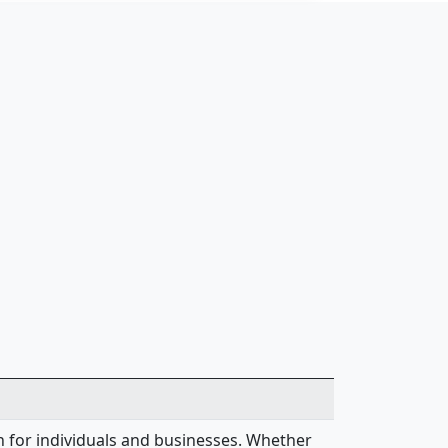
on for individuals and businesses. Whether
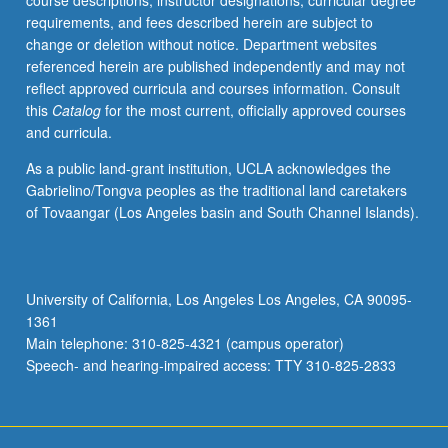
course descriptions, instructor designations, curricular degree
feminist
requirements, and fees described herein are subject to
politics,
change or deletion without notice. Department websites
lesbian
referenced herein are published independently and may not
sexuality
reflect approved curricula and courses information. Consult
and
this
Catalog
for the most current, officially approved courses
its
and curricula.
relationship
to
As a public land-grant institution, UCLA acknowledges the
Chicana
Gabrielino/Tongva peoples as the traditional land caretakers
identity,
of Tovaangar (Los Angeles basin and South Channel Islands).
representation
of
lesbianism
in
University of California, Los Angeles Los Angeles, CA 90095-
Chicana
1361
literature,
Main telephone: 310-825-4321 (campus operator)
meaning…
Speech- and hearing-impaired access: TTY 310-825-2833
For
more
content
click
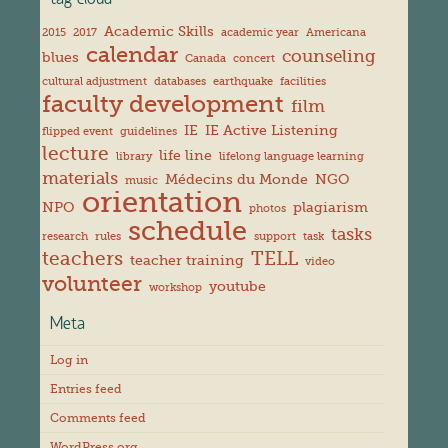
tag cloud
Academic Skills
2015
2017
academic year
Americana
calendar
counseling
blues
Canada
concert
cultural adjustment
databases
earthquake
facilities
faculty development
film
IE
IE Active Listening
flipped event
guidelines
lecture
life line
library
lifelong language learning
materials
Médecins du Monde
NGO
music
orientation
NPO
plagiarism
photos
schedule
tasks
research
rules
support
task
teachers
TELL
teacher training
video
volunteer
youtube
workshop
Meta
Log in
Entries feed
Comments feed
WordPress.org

• • • • • • •

§ **Required action**: Would it be possible to print the records above verbatim, pictures omitted?

§ **Solution**:
on for individuals and businesses. Whether
course descriptions, instructor designations, curricular degree
feminist
requirements, and fees described herein are subject to
politics,
change or deletion without notice. Department websites
lesbian
referenced herein are published independently and may not
sexuality
reflect approved curricula and courses information. Consult
and
this
Catalog
for the most current, officially approved courses
its
and curricula.
relationship
to
As a public land-grant institution, UCLA acknowledges the
Chicana
Gabrielino/Tongva peoples as the traditional land caretakers
identity,
of Tovaangar (Los Angeles basin and South Channel Islands).
representation
of
lesbianism
in
University of California, Los Angeles Los Angeles, CA 90095-
Chicana
1361
literature,
Main telephone: 310-825-4321 (campus operator)
meaning…
Speech- and hearing-impaired access: TTY 310-825-2833
For
more
content
click
tag cloud
Academic Skills
2015
2017
academic year
Americana
calendar
counseling
blues
Canada
concert
cultural adjustment
databases
earthquake
facilities
faculty development
film
IE
IE Active Listening
flipped event
guidelines
lecture
life line
library
lifelong language learning
materials
Médecins du Monde
NGO
music
orientation
NPO
plagiarism
photos
schedule
tasks
research
rules
support
task
teachers
TELL
teacher training
video
volunteer
youtube
workshop
Meta
Log in
Entries feed
Comments feed
WordPress.org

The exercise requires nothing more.